Opinion Peace Process

South Sudan Peace: Why Peaceful Resolution to South Sudan’s crisis remains elusive and precarious today


By Mathew Puoch,

Kiir, Machar after meeting in J1 (Photo credit: Supplied/Nyamilepedia)

March 11, 2021(Nyamilepedia) — Over the years, the SPLM/SPLA war veterans never enjoyed better living conditions. They spent most of their lives fighting, running and hoping for a better future. A state they would call their home; a state which will guarantee security for their children, access to modern Healthcare facilities and better schools for their children. With all these in mind, the growth monomania dominates the armed struggles with the Tyranny in Khartoum. 

In the year 2005, a comprehensive peace Agreement (CPA-One) was signed to bring about lasting peace in what the experts described as the “African longest Civil War” in the Horn of Africa. This peace Agreement also culminated in the independence of the world nascent state; the Republic of South Sudan. On 9th July 2011, the national flag, a symbol of national unity was hoisted in Juba making South Sudan a member of the community of nations globally. 

Upon the attainment of independence, a sound state would embark on institutions building. Institutions act as a ladder towards political stability and prosperity for every modern state today. The leadership of the young Republic didn’t embrace this crucial aspect of nation building ; something that continues to haunt this country until civil war in 2013.

The current peace Agreement may not be fully implemented, will be late if at all implemented in spirit and in good faith. It looks like there is a high hard-line stance which makes smooth implementation precarious. It’s now more about who gets what, when and how? a stumbling block towards finding an amicable solution. “Nobody wants to be left out as this would be an act of betrayal for the sacrifices made in the liberation struggles” . 

Properly functioning independent institutions helps in ensuring effective checks and balances in running the state. The national armed forces protect the territorial integrity of the country ; guarantee the rights of every citizen and provide security to citizenry. Besides, the judiciary administers justice to every citizen particularly women and children in penury. It ensures no men in grey suits exploit poor citizens. 
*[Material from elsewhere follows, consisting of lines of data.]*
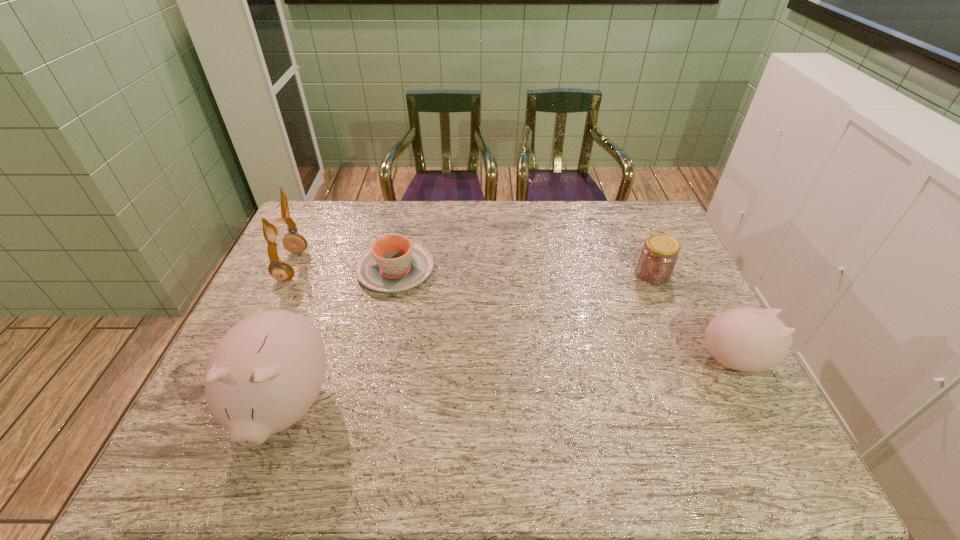
Please point a space for a new piggy_bank to maintain equal intervals. Please provide its 2D coordinates. Your answer should be formatted as a tuple, i.e. [(x, y)], where the tuple contains the x and y coordinates of a point satisfying the conditions above.

[(521, 382)]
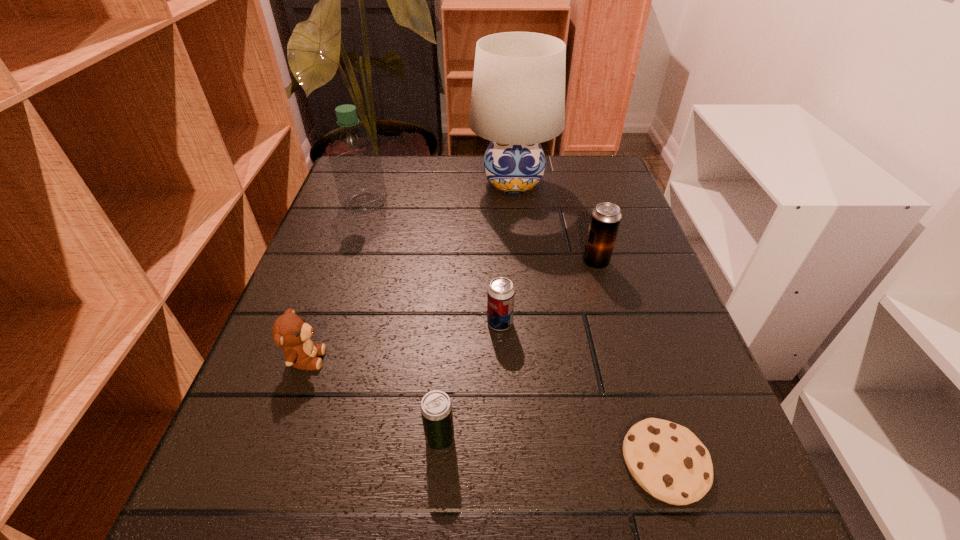
Where is `vacant space situated 0.220m on the front-facing side of the tallest object`? The image size is (960, 540). vacant space situated 0.220m on the front-facing side of the tallest object is located at coordinates (522, 268).

Identify the location of free space located on the front of the water bottle. Image resolution: width=960 pixels, height=540 pixels. (319, 339).

Where is `vacant space situated 0.130m on the back of the farthest beer can`? vacant space situated 0.130m on the back of the farthest beer can is located at coordinates (583, 218).

Locate an element on the screen. The width and height of the screenshot is (960, 540). vacant area located on the face of the teddy bear is located at coordinates (446, 359).

Where is `free point located on the left of the second beer can from left to right`? This screenshot has width=960, height=540. free point located on the left of the second beer can from left to right is located at coordinates (290, 323).

At what (x,y) coordinates should I click in order to perform the action: click on vacant space located on the back of the leftmost beer can. Please return your answer as a coordinate pair (x, y). Looking at the image, I should click on (449, 301).

I want to click on vacant area located on the back of the cookie, so click(602, 258).

Where is `lampshade that is at the far edge`? The image size is (960, 540). lampshade that is at the far edge is located at coordinates (518, 93).

Find the location of `water bottle at the far edge`. water bottle at the far edge is located at coordinates (355, 158).

Locate an element on the screen. object situated at the near edge is located at coordinates pyautogui.click(x=667, y=460).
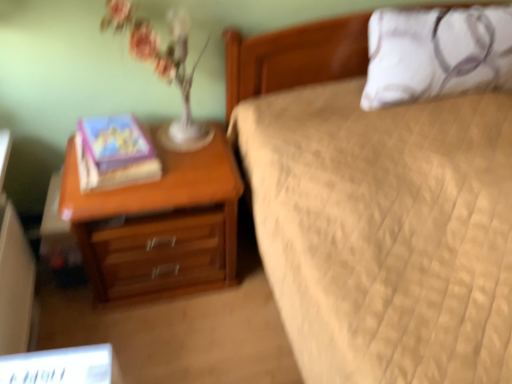
Find the location of a particular element. free space in front of matte purple book at left is located at coordinates (114, 196).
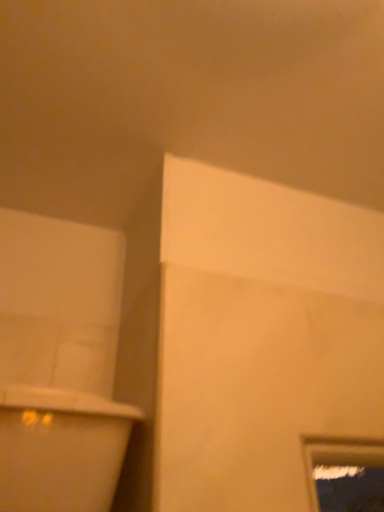
Measure the distance between white matte water tank at lower left and camera.

A distance of 21.85 inches exists between white matte water tank at lower left and camera.

What do you see at coordinates (60, 449) in the screenshot?
I see `white matte water tank at lower left` at bounding box center [60, 449].

Where is `white matte water tank at lower left`? This screenshot has height=512, width=384. white matte water tank at lower left is located at coordinates point(60,449).

Where is `white matte water tank at lower left`? white matte water tank at lower left is located at coordinates (60, 449).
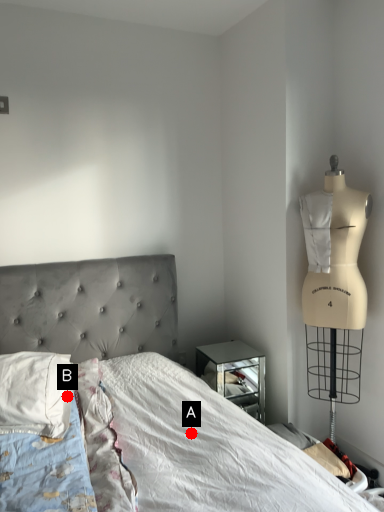
Question: Two points are circled on the image, labeled by A and B beside each circle. Which point is closer to the camera?

Choices:
 (A) A is closer
 (B) B is closer

Answer: (A)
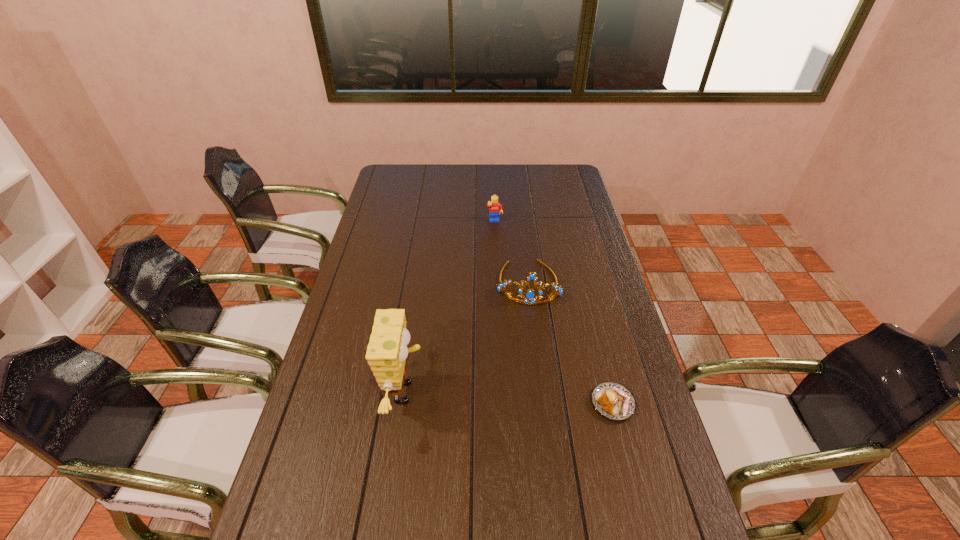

Furthermore, the parliament enact laws which then help  in governing the country. The constitution is the Supreme law of the land and any other laws must have their sources within the constitution. With this in mind, any head of state must operate within the confined of the law; not less than that. I do believe in the complexity of human nature. A normal man would make mistakes as many as hundred times. The constitution regulates these vices of human nature. This in turn helps minimize human sufferings (citizenry). There is a need for a constitution that must govern this country ; democracy must reign in lieu of militarism. 

The financial system must be inclusive in terms of loan provisions. It must not discriminate against poor women whose husbands perished in the battlefields. The culture of “Bring your husband” when applying for a bank loan must be abolished. This will help in financing small, medium enterprises needed for exponential growth and development in the Republic of South Sudan. When this sector is financed, entrepreneurship and innovation will begin to take shape. Thereafter, the resulting effect is that idle and jobless youth will be engaged in making money for their families. They will never be more engaged in the insurgency that engulfed our beloved Country. 

Education system needs to be modernized; it must be of good quality, nurture talents and equip learners with the skills and knowledge of high demand in the jobs market. When the learners finish university at least they think about starting small businesses ; but not fight. Illiteracy contributed immensely to the enormous challenges the Republic of South Sudan faces today. In fact, the illiteracy rate stands at 85% in South Sudan according to the statistics in 2014. This is disastrous for a least developing state that emerges from the Civil War. 

The politicians capitalizes on this 85% to instrumentalist it to position themselves; achieve their political ambitions. From the look of things the political economy seems to be more lucrative than doing business in the Republic of South Sudan today. In fact, More South Sudanese want to be politicians than doing business. And this  explains why more businesses are operated predominantly by foreign nationals in Juba. 

The fundamental problem facing the Republic of South Sudan today is never about hatred as people think; but dilapidated institutions and an ailing economy. These poor institutions and the few existing weak rubber stamps posed threats to nation building. It also widened hatred which is deeply entrenched in cultures of the people over the years. We must embrace institutions to develop our country. The existing institutions need to be transformed to international standards and do away with the weak rubber stamps we have in place. “Better fewer but better” because it’s never too late to get the job done.